→ **SHORT PROBLEM**
Reproduce the listing below word for word, keeping every line as it appears.

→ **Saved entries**

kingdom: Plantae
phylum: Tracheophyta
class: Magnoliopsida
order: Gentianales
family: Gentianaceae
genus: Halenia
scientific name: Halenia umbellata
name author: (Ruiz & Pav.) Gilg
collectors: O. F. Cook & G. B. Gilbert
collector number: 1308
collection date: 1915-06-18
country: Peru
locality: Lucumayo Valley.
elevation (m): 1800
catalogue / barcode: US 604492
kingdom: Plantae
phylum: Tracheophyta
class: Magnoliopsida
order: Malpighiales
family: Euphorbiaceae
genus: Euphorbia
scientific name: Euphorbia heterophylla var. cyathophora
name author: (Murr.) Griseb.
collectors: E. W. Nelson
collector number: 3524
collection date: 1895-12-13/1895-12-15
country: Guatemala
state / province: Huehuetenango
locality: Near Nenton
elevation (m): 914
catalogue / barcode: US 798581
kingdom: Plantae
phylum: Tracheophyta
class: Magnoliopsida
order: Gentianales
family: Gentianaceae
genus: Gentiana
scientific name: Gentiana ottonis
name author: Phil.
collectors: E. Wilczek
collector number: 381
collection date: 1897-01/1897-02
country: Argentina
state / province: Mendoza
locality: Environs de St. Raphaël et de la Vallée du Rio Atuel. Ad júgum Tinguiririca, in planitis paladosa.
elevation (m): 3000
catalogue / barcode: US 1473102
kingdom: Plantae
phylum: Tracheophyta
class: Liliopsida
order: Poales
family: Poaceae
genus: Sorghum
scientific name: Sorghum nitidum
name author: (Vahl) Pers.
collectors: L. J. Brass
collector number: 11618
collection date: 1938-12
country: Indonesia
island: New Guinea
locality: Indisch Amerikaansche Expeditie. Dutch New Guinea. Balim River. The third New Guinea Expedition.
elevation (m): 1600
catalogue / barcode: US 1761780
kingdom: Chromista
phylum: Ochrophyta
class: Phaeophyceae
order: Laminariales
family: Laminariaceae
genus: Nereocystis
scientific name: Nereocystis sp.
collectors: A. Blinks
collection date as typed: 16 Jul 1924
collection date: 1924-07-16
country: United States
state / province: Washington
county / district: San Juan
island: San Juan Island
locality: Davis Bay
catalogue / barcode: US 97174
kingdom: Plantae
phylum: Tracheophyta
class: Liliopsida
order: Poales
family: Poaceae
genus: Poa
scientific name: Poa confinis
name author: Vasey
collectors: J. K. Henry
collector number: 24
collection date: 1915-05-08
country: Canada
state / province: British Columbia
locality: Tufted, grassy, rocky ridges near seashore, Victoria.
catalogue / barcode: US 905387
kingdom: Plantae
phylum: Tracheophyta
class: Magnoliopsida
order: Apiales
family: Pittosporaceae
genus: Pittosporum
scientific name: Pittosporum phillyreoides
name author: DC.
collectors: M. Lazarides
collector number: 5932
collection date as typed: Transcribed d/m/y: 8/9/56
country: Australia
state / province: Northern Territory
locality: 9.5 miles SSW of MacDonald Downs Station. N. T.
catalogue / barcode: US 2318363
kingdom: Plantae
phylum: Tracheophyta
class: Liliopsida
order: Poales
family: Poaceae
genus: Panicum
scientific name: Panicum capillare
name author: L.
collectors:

→ **OUTPUT FOR THIS TASK**
kingdom: Plantae
phylum: Tracheophyta
class: Magnoliopsida
order: Gentianales
family: Gentianaceae
genus: Halenia
scientific name: Halenia umbellata
name author: (Ruiz & Pav.) Gilg
collectors: O. F. Cook & G. B. Gilbert
collector number: 1308
collection date: 1915-06-18
country: Peru
locality: Lucumayo Valley.
elevation (m): 1800
catalogue / barcode: US 604492
kingdom: Plantae
phylum: Tracheophyta
class: Magnoliopsida
order: Malpighiales
family: Euphorbiaceae
genus: Euphorbia
scientific name: Euphorbia heterophylla var. cyathophora
name author: (Murr.) Griseb.
collectors: E. W. Nelson
collector number: 3524
collection date: 1895-12-13/1895-12-15
country: Guatemala
state / province: Huehuetenango
locality: Near Nenton
elevation (m): 914
catalogue / barcode: US 798581
kingdom: Plantae
phylum: Tracheophyta
class: Magnoliopsida
order: Gentianales
family: Gentianaceae
genus: Gentiana
scientific name: Gentiana ottonis
name author: Phil.
collectors: E. Wilczek
collector number: 381
collection date: 1897-01/1897-02
country: Argentina
state / province: Mendoza
locality: Environs de St. Raphaël et de la Vallée du Rio Atuel. Ad júgum Tinguiririca, in planitis paladosa.
elevation (m): 3000
catalogue / barcode: US 1473102
kingdom: Plantae
phylum: Tracheophyta
class: Liliopsida
order: Poales
family: Poaceae
genus: Sorghum
scientific name: Sorghum nitidum
name author: (Vahl) Pers.
collectors: L. J. Brass
collector number: 11618
collection date: 1938-12
country: Indonesia
island: New Guinea
locality: Indisch Amerikaansche Expeditie. Dutch New Guinea. Balim River. The third New Guinea Expedition.
elevation (m): 1600
catalogue / barcode: US 1761780
kingdom: Chromista
phylum: Ochrophyta
class: Phaeophyceae
order: Laminariales
family: Laminariaceae
genus: Nereocystis
scientific name: Nereocystis sp.
collectors: A. Blinks
collection date as typed: 16 Jul 1924
collection date: 1924-07-16
country: United States
state / province: Washington
county / district: San Juan
island: San Juan Island
locality: Davis Bay
catalogue / barcode: US 97174
kingdom: Plantae
phylum: Tracheophyta
class: Liliopsida
order: Poales
family: Poaceae
genus: Poa
scientific name: Poa confinis
name author: Vasey
collectors: J. K. Henry
collector number: 24
collection date: 1915-05-08
country: Canada
state / province: British Columbia
locality: Tufted, grassy, rocky ridges near seashore, Victoria.
catalogue / barcode: US 905387
kingdom: Plantae
phylum: Tracheophyta
class: Magnoliopsida
order: Apiales
family: Pittosporaceae
genus: Pittosporum
scientific name: Pittosporum phillyreoides
name author: DC.
collectors: M. Lazarides
collector number: 5932
collection date as typed: Transcribed d/m/y: 8/9/56
country: Australia
state / province: Northern Territory
locality: 9.5 miles SSW of MacDonald Downs Station. N. T.
catalogue / barcode: US 2318363
kingdom: Plantae
phylum: Tracheophyta
class: Liliopsida
order: Poales
family: Poaceae
genus: Panicum
scientific name: Panicum capillare
name author: L.
collectors:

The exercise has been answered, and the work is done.